Back from a best
time of your life family vacation in Rome. We’re talking walking, eating pasta
and drinking wine and amaro. Below is a taste of what we found:
Imperial Past I
This place Roma is one in which
People resist the other
While kissing her on both cheeks
And then a third time
To seal the illusion.
Imperial Past II
When you are so long gone
From being the Imperial
What to do but cling to
Your exception, no maps will
Mark the spot, find the center,
Your desire on terms of the ancient
conquerors,
A mind game that isn’t tied to rules
You can possibly understand
And that, best of all, are so
Pre-digital as to make even the squarest
Disciple bow in disbelief.
Imperial Past III
We’re on board
Alitalia, the nine-hour flight home. The plane so tight there is no extra room,
a knee-crusher, and me with my deep vein thrombosis concerns.

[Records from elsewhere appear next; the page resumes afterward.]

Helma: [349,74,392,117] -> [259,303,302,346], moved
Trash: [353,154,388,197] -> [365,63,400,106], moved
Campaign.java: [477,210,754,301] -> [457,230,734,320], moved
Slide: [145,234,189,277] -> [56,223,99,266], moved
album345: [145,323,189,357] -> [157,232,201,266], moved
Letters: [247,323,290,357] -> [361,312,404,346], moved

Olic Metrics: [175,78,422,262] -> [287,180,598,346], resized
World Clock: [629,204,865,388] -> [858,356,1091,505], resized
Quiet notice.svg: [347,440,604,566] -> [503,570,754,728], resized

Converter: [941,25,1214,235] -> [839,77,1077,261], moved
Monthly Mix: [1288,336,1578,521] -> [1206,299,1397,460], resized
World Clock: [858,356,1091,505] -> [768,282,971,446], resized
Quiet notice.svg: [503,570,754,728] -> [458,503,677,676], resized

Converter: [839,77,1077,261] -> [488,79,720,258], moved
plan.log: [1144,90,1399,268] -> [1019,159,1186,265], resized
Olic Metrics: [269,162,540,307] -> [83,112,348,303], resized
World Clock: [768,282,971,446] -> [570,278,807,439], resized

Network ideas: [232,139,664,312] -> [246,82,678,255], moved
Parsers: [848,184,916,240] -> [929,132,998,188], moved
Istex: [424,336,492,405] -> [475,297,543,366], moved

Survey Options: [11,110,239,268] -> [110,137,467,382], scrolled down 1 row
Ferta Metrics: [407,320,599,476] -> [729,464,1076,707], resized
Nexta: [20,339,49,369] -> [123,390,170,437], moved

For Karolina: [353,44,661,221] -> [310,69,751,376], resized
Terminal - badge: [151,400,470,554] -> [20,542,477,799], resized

It’s been more
than fourteen years since I’ve popped a blood clot, but the fear of spitting
off a new one never leaves.
K is sitting
across the aisle, trying to read “Wild” by Cheryl Strayed, but when she presses
her “light” button on the handrest nothing is illuminated. In her row at least. A light in Row 34, directly in front of hers, does go on. She then
turns to the fellow passenger behind her in Row 36 and kindly asks him to touch
the lightbulb graphic on his handrest. He does so and Kate blinks out of
darkness and into her “Wild” reading.
M and I notice
later that in each of the four-seat middle rows to the bulkhead, the light
switches work – but for the row directly in front, not overhead.
M presses her
flight attendant button and when our assigned person comes by in due time, M
tells her about the malfunction. People have also complained about hardly
working entertainment systems. Mine is out for four of the nine hours, except
for the channel that offers the slow narrative of the tiny white plane and
Western world graphic whose 1980s Atari-style technology offers nostalgic
comfort.
The flight
attendant tests a few of the lights to see if what M says is true, and sure
enough, it is.
“I’ve never seen
that before,” she says with a Mona Lisa smile. Then she shakes her head and goes
back to wherever it was she came from.